Read this article to learn about qualitative and quantitative analysis of herbal medicines.

For qualitative and quantitative analysis of phytochemicals, chromatography can be used. In gen­eral, one or two markers, or pharmacologically active components, in herbs are currently em­ployed for evaluating the quality and authenticity of herbs or herbal extractions, for the identifica­tion of a single herb or herbal medicine prepara­tion, and for assessing the quantitative herbal com­position of an herbal formulated product.

This kind of determination, however, does not give a com­plete picture of an herbal product, because multi­ple constituents are usually responsible for its ther­apeutic effects. These multiple constituents may work synergistically and not all are necessarily present in the extract.

Moreover, the chemical constituents in component herbs in the herbal medicines may vary depending on harvest sea­sons, plant origins, drying processes and other fac­tors.

Thus, it seems to be necessary to determine most of the phytochemicals of herbal products in order to ensure the reli­ability and repeatability of pharmacological and clinical research, to understand their bioactivities, and possible side effects of active compounds, and to enhance product quality control.

In recent years, significant efforts have been made to devise methods for the quality control of herbal materials as well as herbal preparations by utilizing quantitative methods and/or qualitative fingerprinting technologies. Both methods have advantages and disadvantages.

Quantitative analysis aims to sep­arate and identify the marker compounds from herbs or herbal preparations and then use them as indicators, or standards, to assess quality. Deter­mining the effective or principal chemical con­stituents and the toxic compounds is crucial to the quality control of herbs and herbal prepara­tions.

Much attention has been drawn to the de­velopment of chromatographic methods in this field, and a great number of such papers have been published.

But for quality control of complex sys­tems, the determination of only a few compounds cannot give a comprehensive and accurate assess­ment of all active constituents in herbal medici­nal products. This approach is therefore inherent­ly inadequate for quality control and stability eval­uation of herbal medicinal products.

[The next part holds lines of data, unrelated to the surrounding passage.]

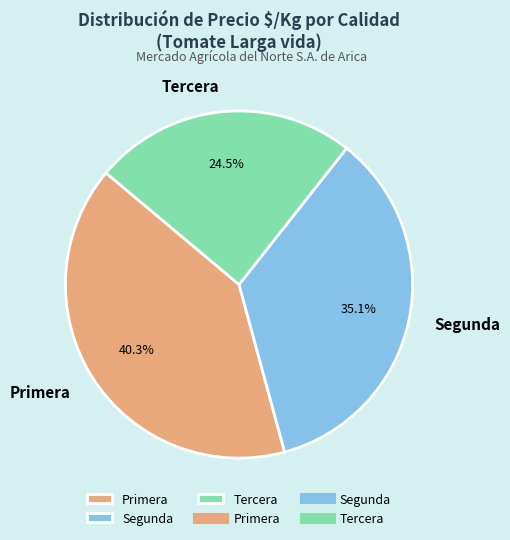

How many segments does this pie chart have?

3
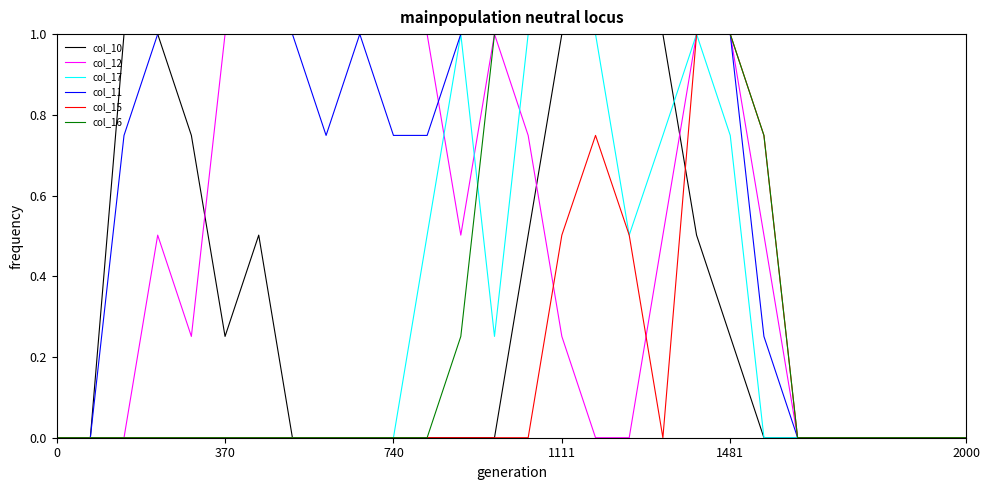

Count the col_12 values in the range 0 to 1.

28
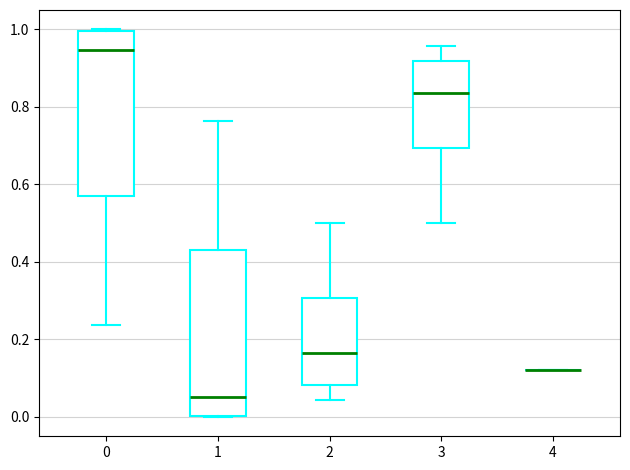

Reading left to right, transcribe this box plot: for each box, give where its median line is, the range the box spans, and where its two whiskers end, as read against the y-axis. The values are not printed on the chart, so give them approximately, as read against the axis.

0: median 0.94, box 0.56 to 1.00, whiskers 0.24 to 1.00
1: median 0.06, box 0.00 to 0.44, whiskers 0.00 to 0.76
2: median 0.16, box 0.08 to 0.30, whiskers 0.04 to 0.50
3: median 0.84, box 0.70 to 0.92, whiskers 0.50 to 0.96
4: box collapsed to a line at 0.12, whiskers 0.12 to 0.12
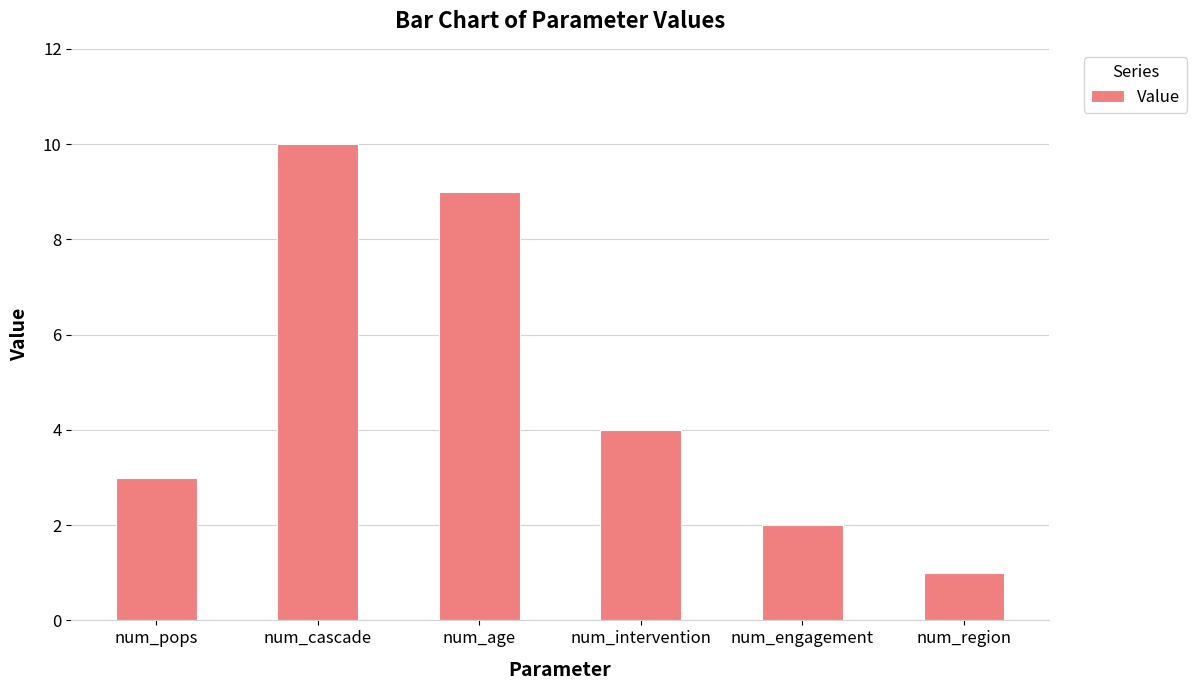

How many values are below 4?

3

Several chromatographic techniques, such as HPLC, GC, CE and TLC, can be applied for this kind of documentation. In this way, the full herb­al product can be regarded as the active ‘com­pound’. The concept of phytoequivalence was developed in Germany in order to ensure consist­ency of herbal products.

According to this concept, a chemical profile, such as a chro­matographic fingerprint, for an herbal product should be constructed and compared with the pro­file of a clinically proven reference product.

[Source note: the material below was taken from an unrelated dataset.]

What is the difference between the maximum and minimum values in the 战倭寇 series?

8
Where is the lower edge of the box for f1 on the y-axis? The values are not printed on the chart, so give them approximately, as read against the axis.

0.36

By definition, a chromatographic fingerprint of an herbal product is, in practice, a chromato­graphic pattern of the extract of some common chemical components of pharmacologically ac­tive and/or chemical characteristic.

This chromatographic profile should be featured by the fundamental attributions of “sameness” and “differences” so as to chemically represent the herbal product investigated.

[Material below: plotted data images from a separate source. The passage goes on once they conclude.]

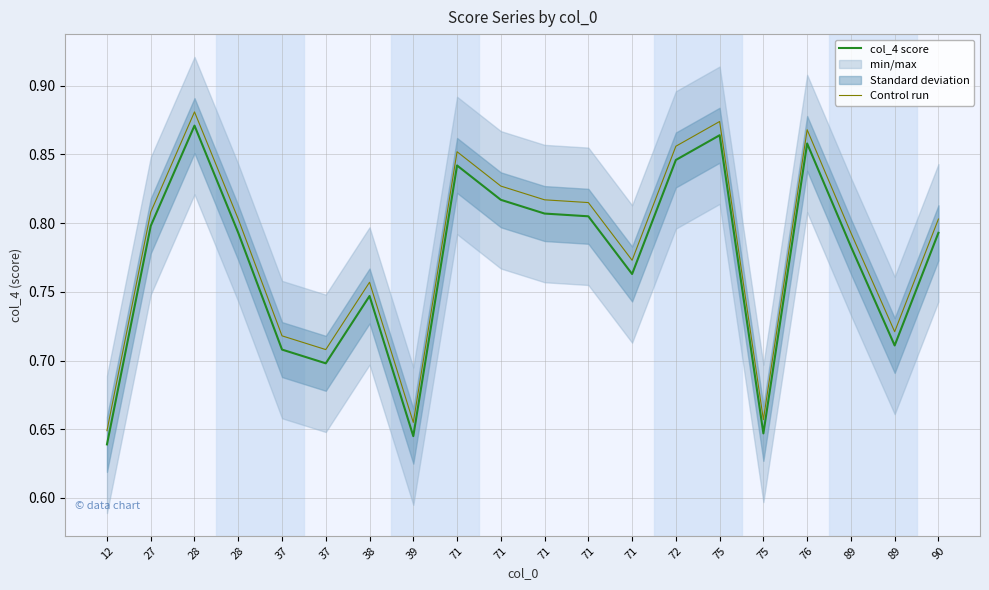

True or false: col_4 score and Control run cross at least once.

False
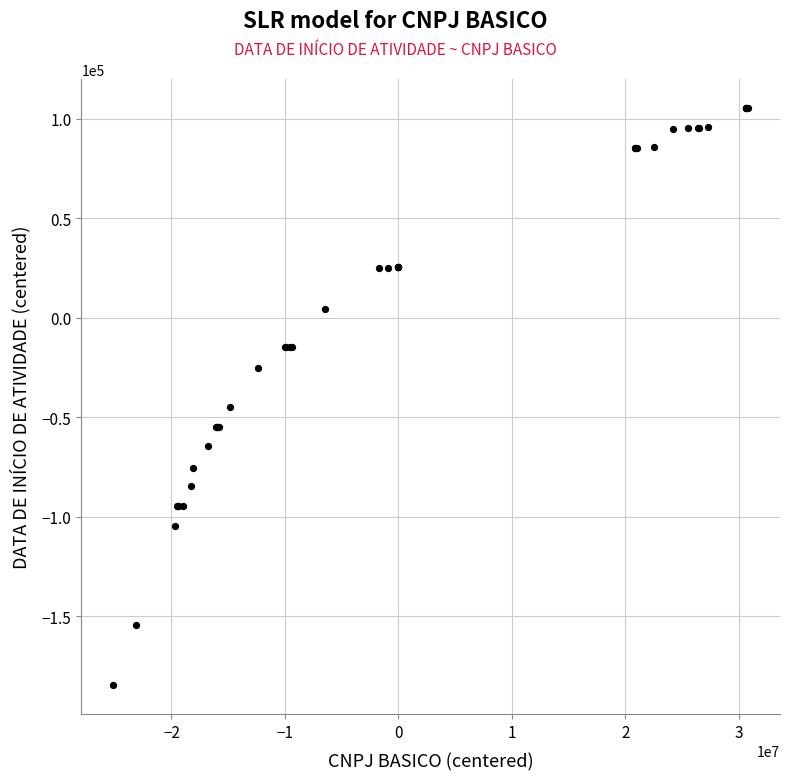

What Y value in the scatter plot is closest to -39595?

-44804.3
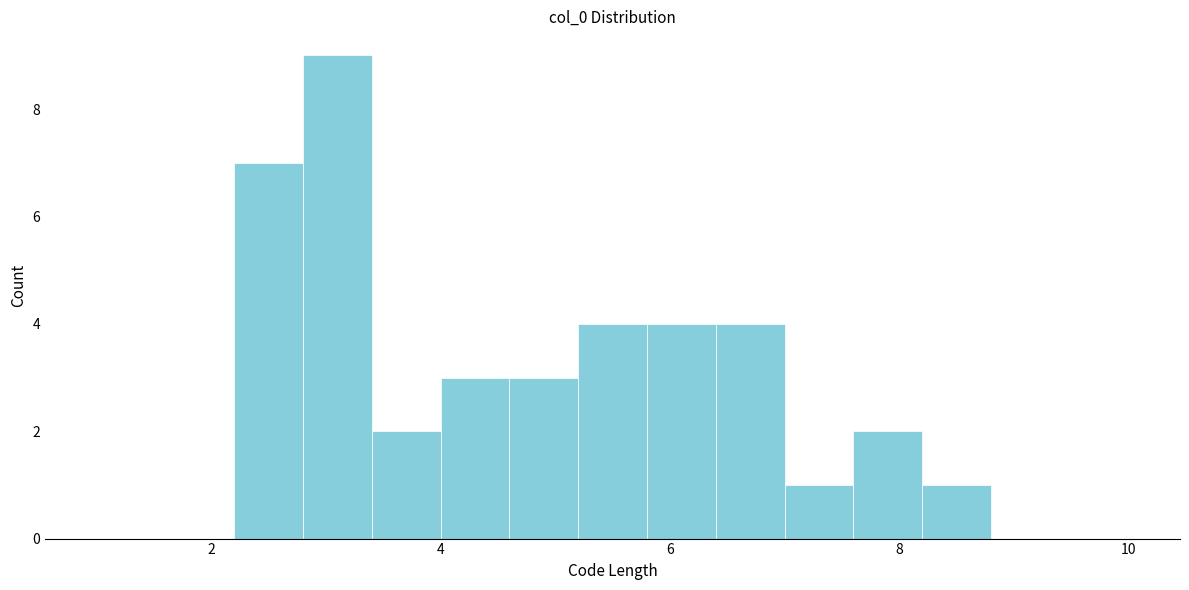

Read against the x-axis, roughly where is the centre of the tallest bar?

3.2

It is suggested that with the help of chromatographic fingerprints obtained, the authentication and iden­tification of herbal medicines can be accurately conducted (“sameness“), even if the amount and/ or concentration of the chemical characteristic constituents are not exactly the same for different samples of this herbal preparation (hence, “differ­ences“).

We should glo­bally consider multiple constituents in the herbal product extracts, and not consider only one and/or two marker components for evaluating the qual­ity of the herbal products.

In any herbal product and its extract, there are hundreds of unknown components and many of them are in low amounts. Moreover, there usu­ally exists variability within the same herbal ma­terial.

Consequently, to obtain reliable chromato­graphic fingerprints that represent pharmacologi­cally active and chemical characteristic compo­nents is not an easy task. Fortunately, chromatog­raphy offers very powerful separation ability, such that the complex chemical components in herbal product extracts can be separated into many rela­tively simple sub-fractions.

Furthermore, the re­cent approaches of applying ‘hyphenated’ chro­matography and spectrometry, such as HPLC- PDA, GC-MS, HPLC-MS and HPLC-NMR, could provide the additional spectral information which will be very helpful for the qualitative analysis, and even for on-line structural elucidation.

With the help of the spectral information the ‘hyphen­ated’ instruments show greatly improved perform­ances in terms of the elimination of instrumental interferences, retention time shift correction, se­lectivity, chromatographic separation abilities, measurement precision.

A chemical fingerprint obtained by ‘hyphenated’ chromatography, will without question, remain the primary tool for quality con­trol of herbal medicines for many decades.